WHAT YOU NEED TO DO:
1. Please set down the stretch of the book review from "Excerpted from my" through "fundamentally silly universe.", copying it word for word.
2. Answer these questions from the book review:
(a) How long is the novel, in words?
(b) What writing group did Paul R. Hardy formerly belong to?
(c) Which series does the reviewer call this novel a thematic continuation of?
3. Write the next part of the review of The Last Man On Earth Club, picking up after its final sentence.
Segment Start: TEXT
REVIEW: Last Man On Earth Club by Paul Hardy

Dave Van Domelen dvandom at eyrie.org
Thu Mar 22 13:44:26 PDT 2012


     Excerpted from my Capsules column for this month:

     The Last Man On Earth Club: Therapy for Apocalypse Survivors:
http://www.smashwords.com/books/view/61144 (Also available directly on the
Amazon Kindle store, but Smashwords has multiple formats).  This isn't a
comic, it's a novel (170,000 words of novel), but I have a good reason for
reviewing it here unlike all the other novels I read.  Specifically, it's
written by Paul R. Hardy, formerly of the Legion of Net.Heroes writing group
on rec.arts.comics.creative.  He's since gone off and gotten work in Real
Writing, but he's still remembered fondly as one of the best writers on RACC,
and one of the most successful at writing deadly serious stories in a
fundamentally silly universe.
     While there's no mention of the LNH in this novel or in his bio, in some
ways this is a thematic continuation of the Legion of Occult Heroes series.
Segment End: TEXT
Segment Start: EXTRACTED RECORDS
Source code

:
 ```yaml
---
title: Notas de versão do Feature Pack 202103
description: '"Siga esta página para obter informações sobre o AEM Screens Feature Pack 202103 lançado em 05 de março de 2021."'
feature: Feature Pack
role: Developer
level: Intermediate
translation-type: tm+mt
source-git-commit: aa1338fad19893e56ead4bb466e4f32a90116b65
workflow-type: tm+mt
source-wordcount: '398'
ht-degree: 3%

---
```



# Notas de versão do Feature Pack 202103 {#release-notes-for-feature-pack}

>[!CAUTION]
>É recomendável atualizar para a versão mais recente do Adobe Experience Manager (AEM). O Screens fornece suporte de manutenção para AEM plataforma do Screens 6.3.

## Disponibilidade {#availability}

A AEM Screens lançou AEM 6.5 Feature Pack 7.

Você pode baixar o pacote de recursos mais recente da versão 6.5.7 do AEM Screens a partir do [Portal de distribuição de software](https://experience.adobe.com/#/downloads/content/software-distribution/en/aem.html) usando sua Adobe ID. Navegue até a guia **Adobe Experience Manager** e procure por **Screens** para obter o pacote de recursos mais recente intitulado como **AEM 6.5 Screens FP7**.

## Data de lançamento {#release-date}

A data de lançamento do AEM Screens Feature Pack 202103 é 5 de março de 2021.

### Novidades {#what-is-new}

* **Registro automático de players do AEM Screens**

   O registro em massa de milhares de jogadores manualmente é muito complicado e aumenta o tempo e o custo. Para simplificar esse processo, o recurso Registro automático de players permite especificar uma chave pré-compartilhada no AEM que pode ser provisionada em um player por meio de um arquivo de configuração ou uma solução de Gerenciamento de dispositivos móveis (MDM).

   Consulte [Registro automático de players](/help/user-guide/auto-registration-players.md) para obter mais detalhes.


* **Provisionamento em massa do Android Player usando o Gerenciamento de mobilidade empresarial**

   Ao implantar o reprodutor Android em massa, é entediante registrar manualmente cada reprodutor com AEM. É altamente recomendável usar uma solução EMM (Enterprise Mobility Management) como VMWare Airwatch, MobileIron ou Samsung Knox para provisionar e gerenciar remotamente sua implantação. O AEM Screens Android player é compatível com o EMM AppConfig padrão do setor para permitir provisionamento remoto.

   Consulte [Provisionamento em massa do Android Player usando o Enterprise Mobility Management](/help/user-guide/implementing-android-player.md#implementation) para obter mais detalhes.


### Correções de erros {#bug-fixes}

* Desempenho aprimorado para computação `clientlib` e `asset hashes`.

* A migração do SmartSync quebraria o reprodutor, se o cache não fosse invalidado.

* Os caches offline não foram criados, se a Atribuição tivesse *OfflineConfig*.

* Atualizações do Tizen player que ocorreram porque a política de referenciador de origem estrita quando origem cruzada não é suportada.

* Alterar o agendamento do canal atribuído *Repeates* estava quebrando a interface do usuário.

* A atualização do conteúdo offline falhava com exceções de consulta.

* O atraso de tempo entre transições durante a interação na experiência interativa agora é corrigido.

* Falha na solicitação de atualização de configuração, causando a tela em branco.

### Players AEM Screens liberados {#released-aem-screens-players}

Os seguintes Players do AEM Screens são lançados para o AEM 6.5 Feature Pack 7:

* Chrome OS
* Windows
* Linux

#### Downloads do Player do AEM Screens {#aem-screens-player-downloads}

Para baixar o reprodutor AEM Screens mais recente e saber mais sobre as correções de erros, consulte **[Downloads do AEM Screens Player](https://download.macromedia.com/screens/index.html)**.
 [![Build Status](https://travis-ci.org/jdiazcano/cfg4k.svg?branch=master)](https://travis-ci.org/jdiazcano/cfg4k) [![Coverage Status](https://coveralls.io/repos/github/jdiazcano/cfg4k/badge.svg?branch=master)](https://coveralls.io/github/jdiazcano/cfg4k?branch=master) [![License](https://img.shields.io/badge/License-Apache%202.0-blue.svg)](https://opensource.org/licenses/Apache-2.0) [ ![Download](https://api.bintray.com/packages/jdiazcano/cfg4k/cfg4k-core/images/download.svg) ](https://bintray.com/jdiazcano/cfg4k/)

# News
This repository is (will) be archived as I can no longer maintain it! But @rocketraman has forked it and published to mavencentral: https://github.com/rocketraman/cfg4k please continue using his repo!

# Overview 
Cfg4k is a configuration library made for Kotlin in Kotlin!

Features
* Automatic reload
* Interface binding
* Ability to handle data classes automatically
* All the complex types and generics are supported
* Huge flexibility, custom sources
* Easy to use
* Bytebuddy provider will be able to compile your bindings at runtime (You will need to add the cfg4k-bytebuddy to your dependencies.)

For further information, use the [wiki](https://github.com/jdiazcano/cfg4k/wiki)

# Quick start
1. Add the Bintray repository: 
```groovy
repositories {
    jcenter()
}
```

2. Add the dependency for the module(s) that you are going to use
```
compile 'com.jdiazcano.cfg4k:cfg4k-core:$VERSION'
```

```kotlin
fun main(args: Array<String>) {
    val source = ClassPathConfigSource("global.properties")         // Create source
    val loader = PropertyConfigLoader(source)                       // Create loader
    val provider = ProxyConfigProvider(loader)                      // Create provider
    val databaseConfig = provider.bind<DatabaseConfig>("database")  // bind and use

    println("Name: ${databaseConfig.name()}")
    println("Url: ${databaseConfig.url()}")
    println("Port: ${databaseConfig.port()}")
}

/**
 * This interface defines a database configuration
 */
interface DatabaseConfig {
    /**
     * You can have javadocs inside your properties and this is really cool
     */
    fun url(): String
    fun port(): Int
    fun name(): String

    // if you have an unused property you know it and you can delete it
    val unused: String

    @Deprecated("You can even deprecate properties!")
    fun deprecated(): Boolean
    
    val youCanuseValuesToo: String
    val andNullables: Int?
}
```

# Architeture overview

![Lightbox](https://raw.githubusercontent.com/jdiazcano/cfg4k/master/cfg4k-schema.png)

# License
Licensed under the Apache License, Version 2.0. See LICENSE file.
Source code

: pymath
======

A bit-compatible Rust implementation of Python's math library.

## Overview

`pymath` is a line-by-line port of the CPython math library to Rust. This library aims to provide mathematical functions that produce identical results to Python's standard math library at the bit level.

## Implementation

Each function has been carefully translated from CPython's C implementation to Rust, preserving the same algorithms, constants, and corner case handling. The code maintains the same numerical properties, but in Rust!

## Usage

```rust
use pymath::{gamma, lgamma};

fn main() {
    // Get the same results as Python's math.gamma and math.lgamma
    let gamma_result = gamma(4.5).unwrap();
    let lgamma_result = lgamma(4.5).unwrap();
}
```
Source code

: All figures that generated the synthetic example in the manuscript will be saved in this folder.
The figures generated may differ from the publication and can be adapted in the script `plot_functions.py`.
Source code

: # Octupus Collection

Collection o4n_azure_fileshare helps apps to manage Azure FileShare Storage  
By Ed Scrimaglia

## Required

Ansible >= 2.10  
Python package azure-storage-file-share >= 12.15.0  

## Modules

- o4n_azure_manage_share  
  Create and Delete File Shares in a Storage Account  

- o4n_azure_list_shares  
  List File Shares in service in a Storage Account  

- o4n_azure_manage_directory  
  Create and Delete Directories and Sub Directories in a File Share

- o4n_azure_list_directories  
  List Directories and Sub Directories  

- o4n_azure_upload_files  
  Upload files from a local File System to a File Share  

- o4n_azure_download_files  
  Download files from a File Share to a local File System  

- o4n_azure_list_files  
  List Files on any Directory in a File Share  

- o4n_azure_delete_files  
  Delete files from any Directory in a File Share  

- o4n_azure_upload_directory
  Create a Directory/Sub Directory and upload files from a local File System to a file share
Segment End: EXTRACTED RECORDS
SOLVED PROBLEMS:
1.
Excerpted from my Capsules column for this month:

     The Last Man On Earth Club: Therapy for Apocalypse Survivors:
http://www.smashwords.com/books/view/61144 (Also available directly on the
Amazon Kindle store, but Smashwords has multiple formats).  This isn't a
comic, it's a novel (170,000 words of novel), but I have a good reason for
reviewing it here unlike all the other novels I read.  Specifically, it's
written by Paul R. Hardy, formerly of the Legion of Net.Heroes writing group
on rec.arts.comics.creative.  He's since gone off and gotten work in Real
Writing, but he's still remembered fondly as one of the best writers on RACC,
and one of the most successful at writing deadly serious stories in a
fundamentally silly universe.

2.
(a) 170,000 words
(b) The Legion of Net.Heroes writing group on rec.arts.comics.creative
(c) The Legion of Occult Heroes series

3.
As the title suggests, it's about the last survivors of worlds.  The setting
is one in which space travel is still out of reach, but interdimensional
travel has been figured out by countless races.  And not all of them end
well.  So, in a world dedicated to helping evacuate survivors of dying
Earths, a special therapy group has been set up for six individuals believed
to be the sole survivors of their versions of humanity.  Numerous mysteries
intertwine with their stories, and the therapist who starts off as a neutral
observer finds herself quickly drawn into events herself.  The premise lets
Hardy play with numerous genres...one character is from a Victorian Horror
setting, another from a War Against The Machines setting, one is a sort of
X-Files agent, one is from a superhero world, and so forth.  I'm sure Hardy
was tempted to bring some LNH into the superhero world, but he resisted the
temptation.  :)
     The story does start somewhat slowly and dryly, there's a lot of
exposition needed to just make sense of the concept and place the characters
where they need to be.  But by about the quarter mark, the mysteries start to
poke their heads above water and the action gets moving.  And despite the
presence of eight main characters (and several important supporting
characters), Hardy manages to keep the spotlight moving around with deft
ease.  As one might expect from someone with experience in superhero team
writing.  ;)  Recommended.  $2.99 at Smashwords.